До сих пор стыдно за те неуместные звонки.

А последний мой телефонный разговор со Слуцким был предельно лаконичен. Я знал, что он болеет и живет в Туле у брата, но все-таки решил поздравить его с днем рождения. Слуцкий поблагодарил и, извинившись, сказал, что болен и ни с кем не общается. Так закончилось и мое общение с одним из самых замечательных людей из тех, с кем посчастливилось встретиться.

Слуцкий был не только большим поэтом, но и этаким «дядькой» (в понимании XIX века) при литературе. Мог позвонить незнакомому стихотворцу и похвалить его стихи, напечатанные чуть ли не в районной газете (читал, казалось, буквально все). Первое, о чем спрашивал молодых литераторов, — не надо ли денег, хорошо помнил, как бедствовал сам. Сейчас такого «дядьки» в нашей литературе нет. Да и время изменилось…

Приметы изменения времени Слуцкий ловил внимательно и жадно. И если так можно выразиться, третий род его стихов (наряду со стихами-свидетельствами и стихами-исповедями) — это стихи-исследования будущего:

Самолеты бьются, а прежде
так не бились. Это и то, что
так небрежно работает почта,
телевиденье так неясно,
глухо радио так вещанье,
не позволит боле надежде,
именуемой ныне прогрессом,
отвлекать, завлекать, морочить…

Кажется, что это сказано сегодня, в пору происходящих и надвигающихся техногенных катастроф. И таких стихов, написанных как бы изнутри сознания человека XXI века, у Слуцкого много.

Не только временной отрезок от двадцатых до семидесятых лет прошлого века покрывает его поэзия. Пошире. А опыт души поэта вообще не укладывается ни в какие временные рамки.
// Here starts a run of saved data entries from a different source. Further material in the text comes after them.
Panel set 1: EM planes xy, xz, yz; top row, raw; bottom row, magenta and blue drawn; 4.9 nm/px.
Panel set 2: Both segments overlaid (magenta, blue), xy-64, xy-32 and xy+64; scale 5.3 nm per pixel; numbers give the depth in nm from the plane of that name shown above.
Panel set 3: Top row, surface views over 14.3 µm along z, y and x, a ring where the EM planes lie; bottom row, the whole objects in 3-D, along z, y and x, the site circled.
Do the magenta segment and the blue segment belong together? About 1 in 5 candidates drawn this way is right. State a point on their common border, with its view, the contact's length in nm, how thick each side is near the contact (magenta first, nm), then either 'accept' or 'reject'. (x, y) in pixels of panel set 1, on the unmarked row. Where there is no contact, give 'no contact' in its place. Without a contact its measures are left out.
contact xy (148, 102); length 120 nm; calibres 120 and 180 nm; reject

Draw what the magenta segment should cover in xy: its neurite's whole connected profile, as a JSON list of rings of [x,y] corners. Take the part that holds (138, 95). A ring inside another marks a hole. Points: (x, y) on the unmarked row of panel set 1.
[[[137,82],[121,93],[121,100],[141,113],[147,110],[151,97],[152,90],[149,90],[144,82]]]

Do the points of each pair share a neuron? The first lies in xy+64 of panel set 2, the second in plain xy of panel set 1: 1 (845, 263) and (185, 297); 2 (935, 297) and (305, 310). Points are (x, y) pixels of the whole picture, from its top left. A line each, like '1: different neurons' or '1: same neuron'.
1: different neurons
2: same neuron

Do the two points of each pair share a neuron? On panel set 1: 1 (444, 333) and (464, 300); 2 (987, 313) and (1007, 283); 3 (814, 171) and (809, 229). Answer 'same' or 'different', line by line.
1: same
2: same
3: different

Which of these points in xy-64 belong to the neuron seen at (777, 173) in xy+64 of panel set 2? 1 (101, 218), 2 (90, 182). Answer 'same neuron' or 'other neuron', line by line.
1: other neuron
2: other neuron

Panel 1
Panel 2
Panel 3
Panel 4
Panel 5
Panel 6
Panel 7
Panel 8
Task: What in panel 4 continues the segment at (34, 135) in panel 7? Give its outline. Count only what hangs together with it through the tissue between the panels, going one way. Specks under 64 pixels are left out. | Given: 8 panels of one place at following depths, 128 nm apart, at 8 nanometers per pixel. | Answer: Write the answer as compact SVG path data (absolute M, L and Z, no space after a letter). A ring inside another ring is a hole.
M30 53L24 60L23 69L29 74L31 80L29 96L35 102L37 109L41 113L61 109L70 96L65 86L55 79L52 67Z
При чтении стихов Слуцкого надо помнить, что помимо пушкинской гармонии в нашей поэзии существует гармония Державина и Маяковского, вот на подобную гармонию и следует настроить свое ухо, тогда упреки в «неизящности» Слуцкого отпадут сами собой.

«…Поют, конечно, тенорами, но и басами хриплыми поют» — так поэт сам определил свой голос. А вот его поэзию, пользуясь термином Лидии Гинзбург, я бы назвал скорее дедуктивной, чем индуктивной: очень многие стихи начинаются с формулировки, с сильного утверждения и только потом «разматываются» до осязаемой конкретности.

Убежден, что стихи Слуцкого можно читать от начала до конца — как классический исторический роман. Слуцкий — летописец, Но при этом их можно и нужно перечитывать. Слуцкий — поэт.

Сам автор этой поэзии был читателем блестящим. Между прочим, это не менее высокое звание, чем поэт.[17]

Семен Липкин. Сила совести

С Борисом Слуцким я познакомился благодаря В. С. Гроссману, который, в свою очередь, услышал о Слуцком от Эренбурга. Слуцкий, служивший во время войны в армии в качестве юриста[18], принес Гроссману свои записки о солдатах и офицерах, судимых военным судом за различного рода преступления.

Записки эти показались Гроссману чрезвычайно ценными, отлично изложенными. Он мне сказал, что материальные обстоятельства складываются у молодого литератора неважно, просил меня помочь Слуцкому раздобыть переводы и, конечно, послушать его стихи.

Слуцкий пришел ко мне на Беговую. Насколько я помню, произошло это еще в сталинское время, но, может быть, в ранне-хрущевское. Переводческий вопрос был решен быстро: я предложил Слуцкому перевести несколько стихотворений из одного сборника, который я тогда редактировал. Забегая вперед, скажу, что Слуцкий справился с этой новой для него работой на хорошем профессиональном уровне.

В день знакомства Слуцкий прочел мне много своих стихов. Некоторые из них вскоре стали знаменитыми, как, например, баллада о тонущих лошадях. Стало ясно, что мой гость принадлежит не к распространенному у нас виду сочинителей стихов, а к чрезвычайно редкой и драгоценной породе поэтов. Хотя те, от которых явно шел Слуцкий, — Маяковский, Асеев, Сельвинский — были мне чужды, талант поэта был неоспорим в своей значимости и объемности. Оказалось, что литературные взгляды Слуцкого вовсе не были узкими, он понимал красоту и важность других наших поэтических направлений, отдавал должное Хлебникову, Цветаевой, Белому, Кузмину, Ходасевичу и даже Бунину, о стихах которого мало кто из советских стихотворцев тогда знал.

вернуться

17

Олег Хлебников. Из предисловия к книге: Борис Слуцкий. Странная свобода. М.: Русская книга, 2001. С. 3–15.

вернуться

18

«В качестве юриста» Слуцкий служил до ранения 1941 года — был следователем дивизионной прокуратуры. В трибунале не служил ни дня. Большую часть войны был политработником батальонного, дивизионного, а затем и армейского звена. — Примеч. сост.